“Il caldo non ferma il coronavirus”: questo il verdetto di uno studio condotto in America e che stronca le speranze di chi auspicava che la pandemia potesse arrestarsi con la complicità delle variazioni climatiche.
La ricerca dell’Università di Princeton, nel New Jersey, appena pubblicata su “Science” sostiene che sia improbabile che il covid-19 possa patire il caldo.
La conclusione degli studiosi è che, dato l’alto numero di persone ancora vulnerabili al virus e la velocità con cui si diffonde, le condizioni climatiche non potranno impedire più di tanto i contagi o l’avanzata dell’infezione. “Prevediamo che climi più caldi o più umidi non rallenteranno il virus, almeno nella fase iniziale della pandemia“, ha dichiarato la prima autrice dello studio, Rachel Baker, come riporta AdnKronos.
“Vediamo una certa influenza del clima sulla dimensione e sui tempi della pandemia.

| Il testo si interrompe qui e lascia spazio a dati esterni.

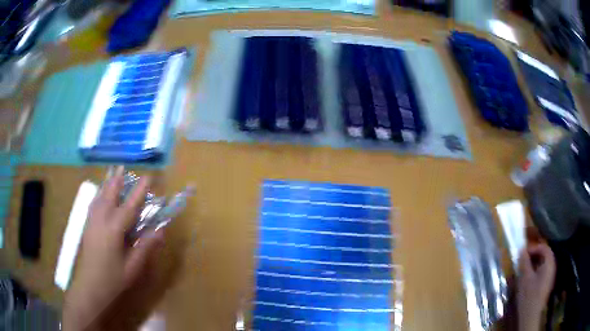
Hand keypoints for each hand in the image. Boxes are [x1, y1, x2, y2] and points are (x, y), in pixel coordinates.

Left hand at [62, 167, 163, 330]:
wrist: (90, 286)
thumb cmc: (113, 279)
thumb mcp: (133, 267)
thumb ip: (146, 247)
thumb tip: (161, 231)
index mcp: (114, 230)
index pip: (129, 206)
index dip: (139, 191)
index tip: (147, 177)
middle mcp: (101, 220)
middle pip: (109, 194)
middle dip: (117, 180)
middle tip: (123, 166)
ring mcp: (92, 221)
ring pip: (100, 197)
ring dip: (107, 184)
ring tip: (112, 174)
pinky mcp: (87, 226)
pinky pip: (94, 204)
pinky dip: (99, 194)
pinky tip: (101, 195)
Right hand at [517, 243, 555, 330]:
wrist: (530, 315)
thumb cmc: (529, 295)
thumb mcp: (525, 278)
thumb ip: (524, 263)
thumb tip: (522, 249)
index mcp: (549, 263)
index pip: (544, 247)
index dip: (533, 248)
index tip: (523, 253)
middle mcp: (552, 267)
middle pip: (545, 255)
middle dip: (534, 256)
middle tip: (523, 260)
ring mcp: (550, 276)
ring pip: (543, 264)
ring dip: (534, 264)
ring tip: (524, 269)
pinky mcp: (546, 284)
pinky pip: (542, 272)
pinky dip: (536, 271)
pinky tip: (528, 279)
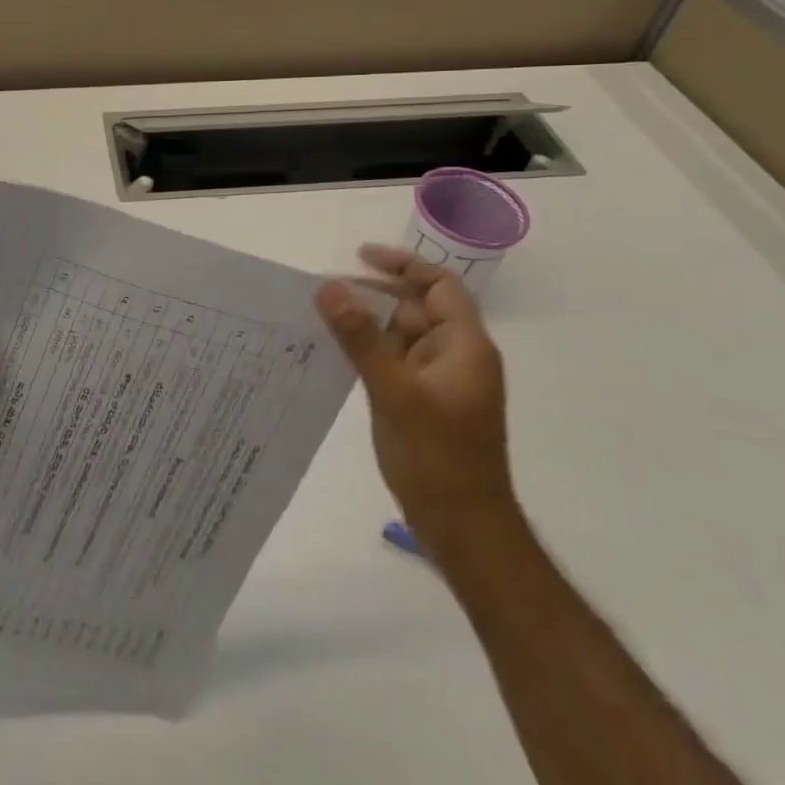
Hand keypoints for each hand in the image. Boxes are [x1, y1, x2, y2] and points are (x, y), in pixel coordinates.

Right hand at [315, 245, 516, 559]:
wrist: (463, 528)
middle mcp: (456, 357)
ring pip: (401, 337)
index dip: (402, 266)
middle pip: (417, 309)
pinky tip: (335, 354)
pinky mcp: (424, 404)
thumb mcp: (394, 391)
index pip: (438, 286)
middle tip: (325, 290)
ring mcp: (440, 382)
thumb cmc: (437, 457)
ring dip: (367, 324)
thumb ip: (360, 337)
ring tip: (320, 317)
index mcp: (464, 346)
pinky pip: (394, 363)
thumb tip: (329, 287)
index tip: (359, 256)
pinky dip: (368, 352)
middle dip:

Ma, in generale, poiché c’è ancora una larga fetta di popolazione vulnerabile, il virus si diffonderà rapidamente, indipendentemente dalle condizioni climatiche”, afferma la ricercatrice.
In effetti l’enorme diffusione del Covid-19 in Paesi caldi e umidi come Brasile, Ecuador ed Australia, lasciava presagire che il virus fosse capace di sopravvivere anche a temperature elevate. “Non sembra che il clima stia regolando la diffusione in questo momento”, prosegue la Baker che aggiunge come, al momento, non si conoscono perfettamente i meccanismi di come temperature ed umidità influenzino la trasmissione del virus “ma riteniamo improbabile che questi fattori possano arrestarne completamente la trasmissione in base a ciò che vediamo negli altri virus”.
Prima che il Covid-19 possa essere influenzato dal clima dovrà perdere di potenza, in pratica dovrà diffondersi meno rapidamente. “Se, come sembra probabile, il nuovo Coronavirus è stagionale”, come quello del raffreddore, “potremmo aspettarci che si stabilizzi per diventare un virus invernale man mano che diventa endemico nella popolazione”, ha affermato il co-autore dello studio, Bryan Grenfell, che ha ricordato come, nei prossimi mesi, l’andamento della pandemia sarà influenzata da “fattori introdotti dall’uomo, come gli interventi non farmaceutici per ridurre il contatto”, ma anche da elementi ancora incerti “come la forza e la durata dell’immunità dopo l’infezione”, ha aggiunto.
I ricercatori hanno fatto alcune simulazioni sulla sensibilità del virus ai vari climi in tutto il mondo, ipotizzando tre scenari: nel primo, il Covid-19 avrebbe la stessa sensibilità climatica dell’influenza mentre, nel secondo e nel terzo scenario, a Sars-CoV-2 è attribuito lo stesso comportamento dei comuni virus del raffreddore. In tutti e tre gli scenari, quindi, il clima è diventato un fattore rilevante soltanto quando ampie porzioni della popolazione erano diventate immuni o resistenti al virus. “Più aumenta l’immunità nella popolazione, più ci aspettiamo che aumenti la sensibilità del patogeno al clima”, ha concluso la Baker.
Tuttavia, non è da escludere che altri ricercatori possano smentire il verdetto degli studiosi americani. Infatti due professori dell’Università Statale di Milano hanno evidenziato, invece, come il caldo e l’umidità siano acerrimi nemici del virus con una diminuzione dei casi più gravi in presenza di temperature più elevate.
Decisiva, per scogliere ogni dubbio a riguardo, sarà la curva dei contagi che si andrà a delineare nelle prossime settimane.